To my surprise and relief, my host broached the subject of my presence himself immediately after his wife and Lotfallah left for work. “I am sorry, but I can’t talk to you long, and I can only talk about the environment. This is a troubled area. The authorities will ask me later why you are here.”
“But I’m not here to talk about politics,” I said. “I’m mostly interested in the Hawraman culture.”
“It doesn’t matter. Last year, after a Japanese lady researcher was here, I was arrested.”
My heart sank. How could I go bungling around so naively, putting others at risk?
And yet, how could I have known? He’d invited me to visit him—twice. The Iranian authorities knew what I was doing in Kurdistan. I’d stated the purpose of my visit on my visa application. Many Iranian Kurds had also strongly urged me to visit the Hawraman area, saying that as long as I stuck to people and culture, and avoided politics, everything would be fine. But since when do theory and reality coincide?

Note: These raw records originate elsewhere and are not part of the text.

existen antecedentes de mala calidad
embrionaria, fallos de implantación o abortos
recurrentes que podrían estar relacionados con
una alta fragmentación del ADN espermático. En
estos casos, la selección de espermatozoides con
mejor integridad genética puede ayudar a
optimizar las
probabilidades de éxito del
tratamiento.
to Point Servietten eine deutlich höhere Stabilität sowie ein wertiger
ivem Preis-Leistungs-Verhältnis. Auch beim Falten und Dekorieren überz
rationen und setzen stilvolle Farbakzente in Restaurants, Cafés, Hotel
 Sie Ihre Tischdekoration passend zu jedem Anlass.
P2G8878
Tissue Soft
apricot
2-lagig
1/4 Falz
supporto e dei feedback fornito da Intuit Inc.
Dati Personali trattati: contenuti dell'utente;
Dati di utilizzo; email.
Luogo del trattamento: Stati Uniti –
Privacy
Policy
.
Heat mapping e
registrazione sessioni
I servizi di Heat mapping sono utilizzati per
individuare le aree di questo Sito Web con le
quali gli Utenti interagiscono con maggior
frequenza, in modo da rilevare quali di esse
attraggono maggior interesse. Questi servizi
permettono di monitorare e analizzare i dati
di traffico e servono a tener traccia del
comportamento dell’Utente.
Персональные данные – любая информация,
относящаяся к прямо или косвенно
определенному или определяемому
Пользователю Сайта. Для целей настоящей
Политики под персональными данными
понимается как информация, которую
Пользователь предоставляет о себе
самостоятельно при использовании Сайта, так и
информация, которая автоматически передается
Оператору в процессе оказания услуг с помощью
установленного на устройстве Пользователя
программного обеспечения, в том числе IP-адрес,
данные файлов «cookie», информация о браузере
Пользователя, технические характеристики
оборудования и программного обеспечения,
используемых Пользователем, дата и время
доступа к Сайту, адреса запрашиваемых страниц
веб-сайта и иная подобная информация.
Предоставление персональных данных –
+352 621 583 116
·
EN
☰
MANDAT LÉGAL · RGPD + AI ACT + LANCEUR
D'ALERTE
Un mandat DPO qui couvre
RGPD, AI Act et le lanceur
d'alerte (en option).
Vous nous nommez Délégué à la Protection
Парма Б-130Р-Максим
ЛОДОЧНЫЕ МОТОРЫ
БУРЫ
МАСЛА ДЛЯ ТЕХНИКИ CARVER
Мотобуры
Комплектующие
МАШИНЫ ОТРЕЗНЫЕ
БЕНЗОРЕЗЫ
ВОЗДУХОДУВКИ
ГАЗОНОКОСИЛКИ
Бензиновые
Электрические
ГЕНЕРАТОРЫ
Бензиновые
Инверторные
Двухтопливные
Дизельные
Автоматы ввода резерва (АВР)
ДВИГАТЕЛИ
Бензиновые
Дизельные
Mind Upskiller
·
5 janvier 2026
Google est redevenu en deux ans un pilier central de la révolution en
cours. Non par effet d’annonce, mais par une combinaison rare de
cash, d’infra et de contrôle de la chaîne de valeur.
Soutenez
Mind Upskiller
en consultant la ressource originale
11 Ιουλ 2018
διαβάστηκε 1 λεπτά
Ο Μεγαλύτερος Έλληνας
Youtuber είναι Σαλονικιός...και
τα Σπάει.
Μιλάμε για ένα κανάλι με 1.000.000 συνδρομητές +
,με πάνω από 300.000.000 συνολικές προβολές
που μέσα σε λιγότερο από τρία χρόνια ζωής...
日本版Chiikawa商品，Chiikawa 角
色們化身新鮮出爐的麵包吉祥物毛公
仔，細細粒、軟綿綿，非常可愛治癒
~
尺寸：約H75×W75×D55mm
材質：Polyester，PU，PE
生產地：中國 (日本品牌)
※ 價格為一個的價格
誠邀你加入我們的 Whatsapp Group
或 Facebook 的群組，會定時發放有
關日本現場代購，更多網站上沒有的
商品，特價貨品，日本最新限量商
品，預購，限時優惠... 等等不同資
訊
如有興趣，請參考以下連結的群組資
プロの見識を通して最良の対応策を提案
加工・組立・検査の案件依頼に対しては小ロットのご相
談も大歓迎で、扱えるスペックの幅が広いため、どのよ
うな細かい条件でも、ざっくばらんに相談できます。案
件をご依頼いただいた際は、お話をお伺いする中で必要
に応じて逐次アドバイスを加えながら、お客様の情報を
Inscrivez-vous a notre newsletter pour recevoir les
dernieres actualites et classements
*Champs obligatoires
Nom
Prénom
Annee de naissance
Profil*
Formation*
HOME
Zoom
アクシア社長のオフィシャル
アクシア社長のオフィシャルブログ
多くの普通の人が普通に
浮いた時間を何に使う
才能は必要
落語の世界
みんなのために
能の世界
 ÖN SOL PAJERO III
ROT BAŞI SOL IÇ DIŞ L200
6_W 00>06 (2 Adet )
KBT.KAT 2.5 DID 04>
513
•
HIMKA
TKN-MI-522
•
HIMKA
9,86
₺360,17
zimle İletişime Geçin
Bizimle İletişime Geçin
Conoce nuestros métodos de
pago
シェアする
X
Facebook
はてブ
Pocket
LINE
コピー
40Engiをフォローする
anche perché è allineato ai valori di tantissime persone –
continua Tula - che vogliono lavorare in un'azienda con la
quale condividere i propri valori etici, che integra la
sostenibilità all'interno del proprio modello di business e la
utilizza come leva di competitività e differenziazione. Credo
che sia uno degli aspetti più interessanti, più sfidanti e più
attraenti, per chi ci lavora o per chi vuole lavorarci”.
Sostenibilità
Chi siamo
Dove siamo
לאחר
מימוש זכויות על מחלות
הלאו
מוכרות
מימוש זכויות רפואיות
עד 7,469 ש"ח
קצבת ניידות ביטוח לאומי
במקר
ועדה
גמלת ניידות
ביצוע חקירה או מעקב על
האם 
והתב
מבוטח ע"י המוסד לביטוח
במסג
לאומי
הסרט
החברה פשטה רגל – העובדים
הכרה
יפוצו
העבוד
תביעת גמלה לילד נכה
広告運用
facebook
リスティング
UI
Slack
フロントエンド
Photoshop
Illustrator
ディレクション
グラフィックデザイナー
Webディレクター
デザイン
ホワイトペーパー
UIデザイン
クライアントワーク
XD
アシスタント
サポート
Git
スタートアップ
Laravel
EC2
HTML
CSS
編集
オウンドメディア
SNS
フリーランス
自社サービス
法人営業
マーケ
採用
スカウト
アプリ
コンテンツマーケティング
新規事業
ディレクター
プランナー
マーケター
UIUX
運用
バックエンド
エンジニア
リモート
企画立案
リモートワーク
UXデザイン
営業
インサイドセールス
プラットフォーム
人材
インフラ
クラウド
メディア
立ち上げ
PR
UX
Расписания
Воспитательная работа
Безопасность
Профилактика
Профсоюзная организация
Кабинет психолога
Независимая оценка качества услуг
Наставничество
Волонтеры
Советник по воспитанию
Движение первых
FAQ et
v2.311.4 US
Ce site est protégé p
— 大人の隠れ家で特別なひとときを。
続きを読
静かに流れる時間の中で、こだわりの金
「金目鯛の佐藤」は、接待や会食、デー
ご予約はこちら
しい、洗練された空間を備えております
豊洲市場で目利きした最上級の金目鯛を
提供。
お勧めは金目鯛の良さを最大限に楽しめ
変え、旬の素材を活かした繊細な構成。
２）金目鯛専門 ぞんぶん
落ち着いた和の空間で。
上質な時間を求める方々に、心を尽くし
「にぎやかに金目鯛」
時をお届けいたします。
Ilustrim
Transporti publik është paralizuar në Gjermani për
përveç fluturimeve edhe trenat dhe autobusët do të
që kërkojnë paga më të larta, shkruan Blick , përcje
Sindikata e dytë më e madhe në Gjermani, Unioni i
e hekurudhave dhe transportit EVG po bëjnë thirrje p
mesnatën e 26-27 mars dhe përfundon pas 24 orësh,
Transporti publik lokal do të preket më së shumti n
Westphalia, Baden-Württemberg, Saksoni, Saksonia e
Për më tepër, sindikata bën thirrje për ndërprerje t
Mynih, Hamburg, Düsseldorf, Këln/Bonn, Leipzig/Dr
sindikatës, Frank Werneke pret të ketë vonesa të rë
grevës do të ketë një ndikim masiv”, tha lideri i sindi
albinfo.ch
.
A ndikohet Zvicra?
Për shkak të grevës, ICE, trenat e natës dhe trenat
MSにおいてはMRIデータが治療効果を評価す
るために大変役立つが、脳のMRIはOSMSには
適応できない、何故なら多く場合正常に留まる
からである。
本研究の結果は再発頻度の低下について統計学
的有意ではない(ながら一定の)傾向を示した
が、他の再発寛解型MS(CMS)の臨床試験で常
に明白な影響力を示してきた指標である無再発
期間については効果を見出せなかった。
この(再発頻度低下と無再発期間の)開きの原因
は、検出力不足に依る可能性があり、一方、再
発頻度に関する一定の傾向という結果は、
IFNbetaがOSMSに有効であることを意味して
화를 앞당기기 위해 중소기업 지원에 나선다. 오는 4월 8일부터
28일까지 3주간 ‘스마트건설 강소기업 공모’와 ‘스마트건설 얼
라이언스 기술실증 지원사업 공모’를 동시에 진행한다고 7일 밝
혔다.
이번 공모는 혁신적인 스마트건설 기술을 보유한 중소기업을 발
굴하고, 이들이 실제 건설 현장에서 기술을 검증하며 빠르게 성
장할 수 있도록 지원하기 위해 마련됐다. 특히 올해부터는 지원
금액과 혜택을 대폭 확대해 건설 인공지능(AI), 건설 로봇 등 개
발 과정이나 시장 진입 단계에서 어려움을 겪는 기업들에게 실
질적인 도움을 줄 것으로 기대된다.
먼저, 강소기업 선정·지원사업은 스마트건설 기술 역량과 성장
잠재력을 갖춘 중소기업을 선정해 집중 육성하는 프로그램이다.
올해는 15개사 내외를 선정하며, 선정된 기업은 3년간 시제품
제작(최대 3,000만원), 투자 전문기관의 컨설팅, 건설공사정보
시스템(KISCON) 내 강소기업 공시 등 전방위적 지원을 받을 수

“But you are here now,” our host said, “and the authorities didn’t keep me long. Ask your questions.”
In fits and starts, I began, starting with queries about the environment, as he had requested. But as we quickly exhausted that subject and branched out into others, he didn’t object, and he began talking more and more freely, with little urging on my part.
Iran’s Hawraman region encompassed about fifty villages and, together with the Hawraman region of Iraq, had been a “field of war” ever since the days of the Safavids and Ottomans, he said. Because of the regio
n’s isolation, extreme even for Kurdistan, the Hawraman people had maintained their independence for many decades after most Kurds. During the reign of Reza Shah (1923 to 1941), one Hawraman leader, Jafar Soltan, fiercely fought off the Iranian government for fourteen years. And during the 1970s and early 1980s, the area served as the clandestine headquarters for the Kurdish political parties. That changed by the middle of the Iran-Iraq War, when the Revolutionary Guards overran the district, but the region was still regarded with great suspicion by the regime.
Because of the Hawramans’ isolation, they had always been exceedingly self-sufficient, growing and making everything they needed, including their own hand-woven clothes and shoes, known as klash, which they now sold throughout Kurdistan. And the Hawramans’ self-sufficiency had also gone far beyond the physical, to encompass the creation of a rich repository of unique folktales, folk remedies, songs, games, and ceremonies. Some of the greatest of the latter celebrated the life of Pir-e Shahriyar, a holy Zoroastrian linked with Mythra, the ancient god of light and the sun. On the anniversary of the Pir’s death, hundreds converged on his mountain slope grave, playing the daf and chanting. And though the Hawraman were Muslim, they still honored Mythra on the fortieth day of winter, with sacrificial blood spilled at the first light of dawn, and hundreds of men dancing ecstatically in circles to the beating of the daf.
When our host was growing up in the 1960s, many Hawraman traditions were still flourishing, but over the past few decades, their prevalence had steadily diminished. The villages were no longer self-sufficient; few told stories anymore, and even the festivals were not as well attended as before.
The Hawraman culture also had its dark side. Life for women was especially hard. They worked long hours and had few rights, with families often forbidding girls to go to school. Honor killings still took place, usually in secret, with many villagers believing that the victims deserved what they got.